Pact lacks a mechanism for polymorphic dynamic dispatch: all dispatch in Pact is resolved at compile/install time, and polymorphic dispatch is not offered at all. While this is not a significant limitation for many smart contract applications, and indeed "static linking" has safety benefits, certain kinds of apps need to interact with other applications dynamically.

Consider a Uniswap-style exchange that interacts with fungible-v2 tokens. On the EVM, Uniswap offers the ability to add new pairs on-demand, as a business-critical feature. In Pact, dynamic interaction with other contracts is not possible.

A work-around could employ a mechanism, such as a "fungible registry" that would provide indirection along the lines of dispatching on token symbol to fungible-v2 methods like transfer. A new token would simply require a modification referencing the new token's code and an update to the code on the blockchain. Such a registry could service any number of applications seeking to access fungible tokens.

Nonetheless, in addition to updating the registry, the client software, in this example the exchange, would have to be re-uploaded simply to link to the new registry version. This is because Pact intentionally does not automatically upgrade downstream dependencies, as an safety feature for code stability and resilience.

However, the registry code itself would reveal another problem: the lack of a polymorphic dispatch mechanism. The registry would have to manually case on symbol for each operation, resulting in massive duplicative calls to transfer and other methods. Code proliferates with the potential for bugs.

A solution must allow for dynamic dispatch to a module, and polymorphic access to the methods of implemented interfaces.

● Data section
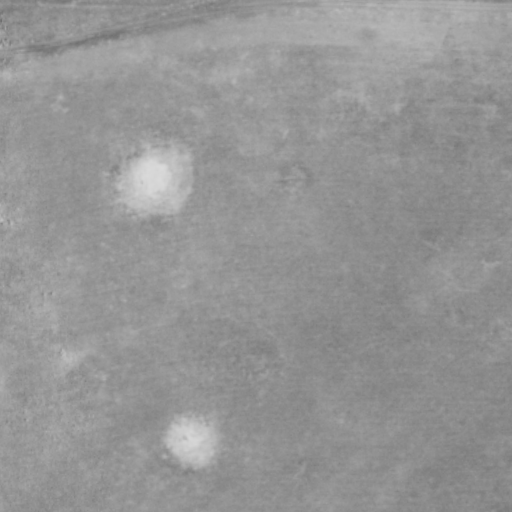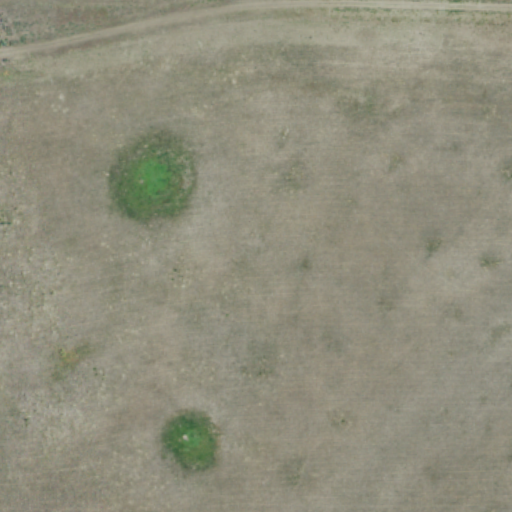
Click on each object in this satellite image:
road: (255, 61)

● What this exercise asks
a. Copy the passage on Pact dispatch, starting with "Consider a Uniswap-style" and going on through "is not possible.".
b. Proceed with the passage on Pact dispatch, picking up after its last sentence.

● Results by task
a.
Consider a Uniswap-style exchange that interacts with fungible-v2 tokens. On the EVM, Uniswap offers the ability to add new pairs on-demand, as a business-critical feature. In Pact, dynamic interaction with other contracts is not possible.

b.
Proposal Draft: Module References

Module references reify a Pact module into a concrete datatype. For purposes of this draft we will say it's type is ref, but it might benefit from a different name. Here is a function signature that accepts a module ref:

(defun add-fungible ( symbol:string fungible:ref ) )

ref by itself is not very useful as it gives no indication what interface the module implements. A simple re-purposing of Pact's user-schema type syntax could indicate a single supported interface:

(defun add-fungible ( symbol:string fungible:ref{fungible-v2} ) )

If refs were to support multiple interfaces, this syntax would be insufficient. However an argument can be made for only supporting single interfaces to make roles clear. Consider an ancilliary interface to fungible-v2 that specifies whitelisting, a signature would expect two arguments:

(defun add-whitelist-fungible ( symbol:string fungible:ref{fungible-v2} wlist:ref{whitelist-v1} ) )

Usage

The simplest way to use a module ref is for it to "stand in" for standard Pact unqualified namespace syntax:

  (wlist.approve "Alice" 100.0)
  (fungible.transfer "Alice" "Bob" 10.0)

This of course will complicate resolution. Presumably reference arguments would shadow unqualified namespaces.

Instantiation

The most straightforward way to provide a module reference would be to reference the module itself as a bareword:

  (exchange.add-fungible "KDA" coin)

In the case of a module that implements two interfaces, it would just be used twice:

  (exchange.add-whitelist-fungible "kDOGE" user.kdogecoin user.kdogecoin)

At least in the root namespace, this would cause name clashes with existing Pact code which is free to reuse module names. For instance the coin contract can use a variable called coin with no ambiguity.

This also impacts resolution as it would introduce [namespace.]module references in Pact code as concrete datatypes. An alternate approach would be to explicitly declare module references, with perhaps a defref form:

(module kdogecoin GOV
  (implements fungible-v2)
  (implements whitelist-v1)
  (defref FUNGIBLE fungible-v2)
  ...
)

Or, an implements declaration could be extended to declare the ref:

  (implements fungible-v2 as FUNGIBLE)

The advantage of this is simply to provide a context for resolution, as opposed to special syntactic support for recognizing module refs. It also avoids the name clash issues.

Additional requirements

A module reference MUST be storable in the database, in order for something like add-fungible to work as intended.

Further considerations

Safety. Pact's existing system of static linking provides strong guarantees:

  1. Turing incompleteness. Pact statically guarantees that no code can recurse. This also has performance benefits as the runtime is always walking a fixed tree of outcomes.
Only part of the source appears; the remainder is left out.